◆ Trecho de origem
'''

Nunca imaginei que o envelhecimento – e todo o pacote que vem junto – seria um assunto interessante para a minha escrita. Cabelos brancos, com os quais convivo desde 28 anos, fazem parte desse pacote . Foram surgindo como efeito de iluminação em alguns pontos da cabeça. Depois, teimaram em se concentrar nas raízes das têmporas. Se espalharam.

Minha família paterna era pródiga em ter a cabeça prateada mesmo antes de que alguém a interpretasse como velhice. Achava-se que era assim mesmo e que fazia parte da vida. Sempre louvei essa análise e a lucidez.

Quando menina, lembro de presenciar a insistência por parte da minha mãe para que meu pai tingisse seus fios grisalhos. Ela, sim, tinha horror aos cabelos brancos. Uma vez de tanto insistir meu pai resolveu ceder. Foi um desastre e resultou em uma confusão enorme com pitadas de humor.

Com total falta de prática, ele derrubou a tinta preta em cima da primeira máquina de lavar recém comprada e depois de muita economia. Os dois não sabiam se limpavam a sujeira, se discutiam ou se deveriam se preocupar com a quantidade de minutos que a tintura já estava na cabeça dele. Não recordo como acabou. Devo ter me afastado para não trazer mais desassossego à discussão do casal. O acontecido era relembrado com as gargalhas soltas pelos os dois.

Dona de uma cabeleira de fios levemente ondulados e macios de dar inveja às vizinhas, minha mãe se ressentia muito quando o brilho dos cabelos brancos contrastavam com os negros. Passou a maior parte de seus anos os tingindo. Sua genética também trazia essa marca.

Quando já estava à beira dos 90 anos e sem poder se locomover com facilidade, pedia que eu os pintasse. Era um momento especial. O papo corria solto. Como faleceu em poucos dias desde que chegou ao hospital, nem deu tempo para ficar com a cabeça toda branquinha.

Com essa onda super bem-vinda de assumir os fios brancos, ando pensando sobre meus pais. Minha mãe, como disse, resistiu até onde pode. Meu pai, claro, encheu o saco e desistiu rapidamente do perrengue da pintura. Foi deixando os fios embranquecerem. Ele tinha uma relação mais tranquila com o tempo. Outro aprendizado.

Desde que fui declarada idosa e grupo de risco – me dei conta na pandemia – venho pensando muito mais em mim e nos cabelos brancos. Admiro essa transformação no visual que muitas mulheres adotaram. Fashion. Aprovo mas, não me enxergo nela. Como há anos adotei um corte curto e, às vezes, curtíssimos, vou levando como posso. Deixo que alguns fios se misturem aos outros que hoje estão a léguas da tonalidade natural. Não quero brigar muito com essa condição.

Não sofro pressão nem cobrança. Decidi levar meus fios tingidos até quando a impaciência tome conta de mim e me empurre para mais uma transformação. Sei que esse dia vai chegar. Estarei pronta e viverei com alegria essa nova temporada da minha existência.

Melhor estar idosa, com cabelos brancos e envelhecer . A outra opção não é boa. Pelo contrário, é péssima.

'''

◆ Listagem fornecida

'''

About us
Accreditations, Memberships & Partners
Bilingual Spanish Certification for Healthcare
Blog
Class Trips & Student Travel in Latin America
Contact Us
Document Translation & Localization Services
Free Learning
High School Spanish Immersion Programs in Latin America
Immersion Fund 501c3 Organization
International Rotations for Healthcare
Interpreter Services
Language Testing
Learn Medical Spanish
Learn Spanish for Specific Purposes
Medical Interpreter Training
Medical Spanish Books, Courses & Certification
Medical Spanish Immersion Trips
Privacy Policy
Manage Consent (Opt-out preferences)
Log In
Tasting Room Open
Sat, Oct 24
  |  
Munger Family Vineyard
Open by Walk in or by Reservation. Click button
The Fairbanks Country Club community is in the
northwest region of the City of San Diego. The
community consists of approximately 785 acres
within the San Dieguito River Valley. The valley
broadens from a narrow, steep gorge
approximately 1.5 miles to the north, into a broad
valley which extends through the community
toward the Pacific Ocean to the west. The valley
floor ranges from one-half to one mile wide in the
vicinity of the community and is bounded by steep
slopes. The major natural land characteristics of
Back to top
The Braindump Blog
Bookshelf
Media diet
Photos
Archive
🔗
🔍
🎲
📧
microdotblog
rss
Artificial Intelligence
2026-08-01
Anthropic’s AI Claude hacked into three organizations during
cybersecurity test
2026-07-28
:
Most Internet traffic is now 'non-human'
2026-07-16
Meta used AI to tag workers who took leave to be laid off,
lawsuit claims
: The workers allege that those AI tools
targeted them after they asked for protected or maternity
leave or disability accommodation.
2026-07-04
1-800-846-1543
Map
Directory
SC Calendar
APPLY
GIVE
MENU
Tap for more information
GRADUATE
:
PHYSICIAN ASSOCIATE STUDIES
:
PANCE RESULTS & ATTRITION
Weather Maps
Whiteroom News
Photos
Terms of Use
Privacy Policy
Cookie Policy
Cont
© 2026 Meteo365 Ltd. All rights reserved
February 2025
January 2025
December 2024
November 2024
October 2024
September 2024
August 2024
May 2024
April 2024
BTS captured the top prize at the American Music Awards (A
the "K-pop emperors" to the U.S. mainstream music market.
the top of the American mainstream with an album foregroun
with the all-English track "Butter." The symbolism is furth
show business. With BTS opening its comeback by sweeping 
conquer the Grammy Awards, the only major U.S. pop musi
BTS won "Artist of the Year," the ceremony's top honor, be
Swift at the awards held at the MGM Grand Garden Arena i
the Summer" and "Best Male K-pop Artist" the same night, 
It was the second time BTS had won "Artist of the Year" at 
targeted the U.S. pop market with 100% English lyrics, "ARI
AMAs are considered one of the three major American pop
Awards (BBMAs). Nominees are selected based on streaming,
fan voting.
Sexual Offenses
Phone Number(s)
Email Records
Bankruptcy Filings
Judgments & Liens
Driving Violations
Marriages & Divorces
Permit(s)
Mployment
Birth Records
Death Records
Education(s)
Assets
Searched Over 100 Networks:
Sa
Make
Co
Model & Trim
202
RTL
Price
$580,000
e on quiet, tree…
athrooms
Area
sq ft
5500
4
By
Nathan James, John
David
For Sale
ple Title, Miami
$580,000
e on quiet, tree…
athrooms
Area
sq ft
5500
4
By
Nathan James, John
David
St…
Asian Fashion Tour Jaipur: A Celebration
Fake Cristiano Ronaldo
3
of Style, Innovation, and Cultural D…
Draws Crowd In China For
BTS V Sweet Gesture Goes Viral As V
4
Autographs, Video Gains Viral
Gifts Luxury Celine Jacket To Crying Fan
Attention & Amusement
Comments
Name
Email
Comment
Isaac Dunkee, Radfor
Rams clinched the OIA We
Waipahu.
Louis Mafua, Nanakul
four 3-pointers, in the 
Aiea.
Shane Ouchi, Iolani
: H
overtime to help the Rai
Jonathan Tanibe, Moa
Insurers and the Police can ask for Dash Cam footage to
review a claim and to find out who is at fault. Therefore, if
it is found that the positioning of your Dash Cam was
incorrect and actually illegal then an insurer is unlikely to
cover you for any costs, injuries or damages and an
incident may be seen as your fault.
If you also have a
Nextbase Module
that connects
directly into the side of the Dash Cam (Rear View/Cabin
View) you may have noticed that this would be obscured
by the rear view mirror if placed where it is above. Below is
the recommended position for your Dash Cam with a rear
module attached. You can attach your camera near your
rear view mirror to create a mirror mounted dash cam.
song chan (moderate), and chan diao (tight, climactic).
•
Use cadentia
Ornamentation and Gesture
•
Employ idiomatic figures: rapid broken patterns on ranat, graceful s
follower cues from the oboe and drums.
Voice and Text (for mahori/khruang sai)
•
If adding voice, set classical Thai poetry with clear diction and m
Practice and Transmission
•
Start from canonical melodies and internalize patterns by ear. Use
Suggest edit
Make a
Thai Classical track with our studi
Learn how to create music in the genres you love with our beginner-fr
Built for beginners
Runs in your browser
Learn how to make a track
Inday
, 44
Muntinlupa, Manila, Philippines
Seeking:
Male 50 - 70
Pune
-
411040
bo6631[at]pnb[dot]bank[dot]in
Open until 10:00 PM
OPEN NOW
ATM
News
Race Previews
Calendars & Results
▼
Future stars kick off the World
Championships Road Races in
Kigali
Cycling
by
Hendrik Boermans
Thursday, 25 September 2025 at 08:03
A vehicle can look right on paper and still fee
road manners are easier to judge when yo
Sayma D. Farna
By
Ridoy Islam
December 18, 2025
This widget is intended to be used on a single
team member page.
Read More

'''

◆ Exercício
Reproduza, sem alterações, a passagem do texto sobre cabelos brancos entre "Desde que fui" e "da minha existência.", inclusive.

◆ Resultado do exercício
Desde que fui declarada idosa e grupo de risco – me dei conta na pandemia – venho pensando muito mais em mim e nos cabelos brancos. Admiro essa transformação no visual que muitas mulheres adotaram. Fashion. Aprovo mas, não me enxergo nela. Como há anos adotei um corte curto e, às vezes, curtíssimos, vou levando como posso. Deixo que alguns fios se misturem aos outros que hoje estão a léguas da tonalidade natural. Não quero brigar muito com essa condição.

Não sofro pressão nem cobrança. Decidi levar meus fios tingidos até quando a impaciência tome conta de mim e me empurre para mais uma transformação. Sei que esse dia vai chegar. Estarei pronta e viverei com alegria essa nova temporada da minha existência.